The committee made numerous suggestions, including asking an independent auditor to review the expenses of Mr. Small and his wife to see if they are subject to tax penalties.

It also suggested that the regents create an active governing board to take on primary fiduciary responsibility for the Smithsonian, with a chairman who can spend more time on oversight than the chief justice of the Supreme Court, who has traditionally served as chancellor.


Acting on a similar suggestion from its five-member governance committee, the board agreed to split the functions of board chair and chancellor, designating the chair to supervise oversight functions and deal with the Smithsonian’s senior management.

The board also tightened its expenses policy, changed the leadership of all of its committees, gave the chief financial officer and general counsel direct access to the regents, and agreed to hold at least four business meetings a year.

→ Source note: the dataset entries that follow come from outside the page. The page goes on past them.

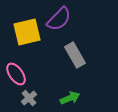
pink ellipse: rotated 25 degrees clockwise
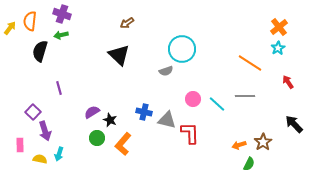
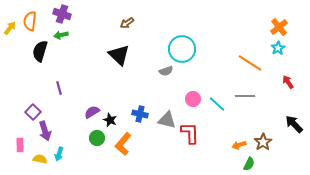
blue cross: moved 4 px left, 2 px down
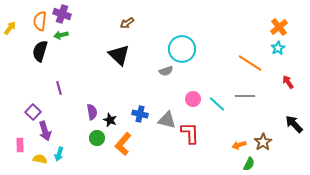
orange semicircle: moved 10 px right
purple semicircle: rotated 112 degrees clockwise
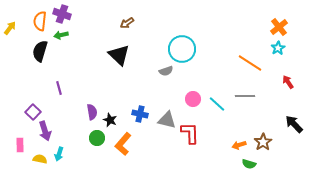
green semicircle: rotated 80 degrees clockwise
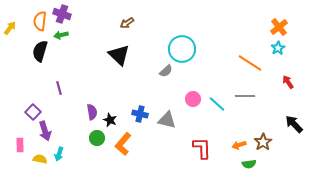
gray semicircle: rotated 24 degrees counterclockwise
red L-shape: moved 12 px right, 15 px down
green semicircle: rotated 24 degrees counterclockwise
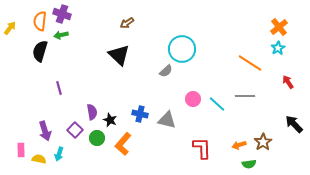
purple square: moved 42 px right, 18 px down
pink rectangle: moved 1 px right, 5 px down
yellow semicircle: moved 1 px left
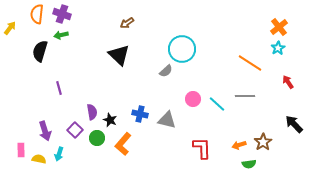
orange semicircle: moved 3 px left, 7 px up
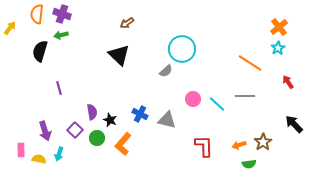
blue cross: rotated 14 degrees clockwise
red L-shape: moved 2 px right, 2 px up
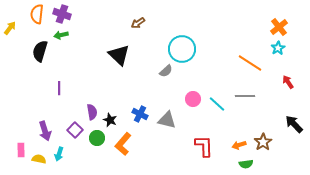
brown arrow: moved 11 px right
purple line: rotated 16 degrees clockwise
green semicircle: moved 3 px left
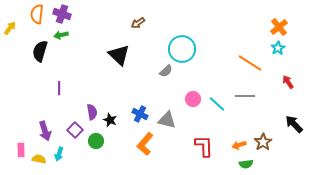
green circle: moved 1 px left, 3 px down
orange L-shape: moved 22 px right
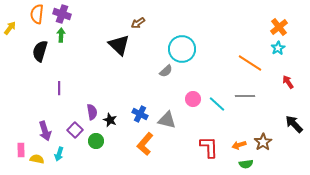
green arrow: rotated 104 degrees clockwise
black triangle: moved 10 px up
red L-shape: moved 5 px right, 1 px down
yellow semicircle: moved 2 px left
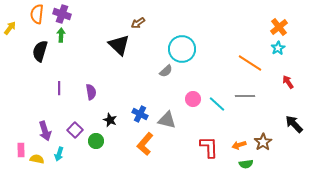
purple semicircle: moved 1 px left, 20 px up
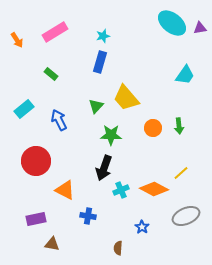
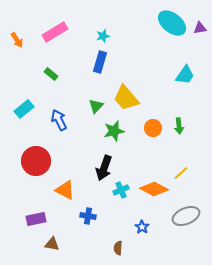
green star: moved 3 px right, 4 px up; rotated 15 degrees counterclockwise
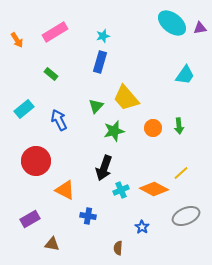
purple rectangle: moved 6 px left; rotated 18 degrees counterclockwise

It also agreed that Smithsonian Business Ventures, the arm that operates the institution’s commercial activities, should follow established Smithsonian policies instead of having its own policies in areas such as travel, contracting, and accounting.

The governance committee will continue to look at ways to restructure the board and improve its operations.

‘Sobered’ by Findings

Diana Aviv, president of Independent Sector, a coalition of major charities and foundations in Washington and the only outsider to serve on the governance committee, said that other nonprofit board members should take heed of the Smithsonian’s troubles.


“In organizations, particularly large institutions, the prestige of sitting on boards may attract a lot of prominent people,” she said. “If board members don’t fulfill their governance responsibilities, they may find themselves in a situation where they are blamed for the organization’s woes rather than thanked for their contributions and commitments to that organization.”

Roger Sant, chairman of the board’s executive committee, said the board was “sobered” by the independent committee’s findings and took them seriously. However, he said, it was disappointed the committee had overlooked the “remarkable successes of the Smithsonian leadership and staff over the past seven years” — including opening the National Museum of the American Indian and the National Air and Space Museum’s new Steven F. Udvar-Hazy Center.

Sen. Charles E. Grassley, the senior Republican on the Senate Finance Committee — who was harshly critical of Mr. Small — praised the regents and the independent committee for undertaking the review. “Members of Congress need to stay engaged and make sure we help the Smithsonian’s renewal happen as soon as possible,” he said in a statement.

The reports by the independent review committee and governance committee are available on the Smithsonian’s Web site.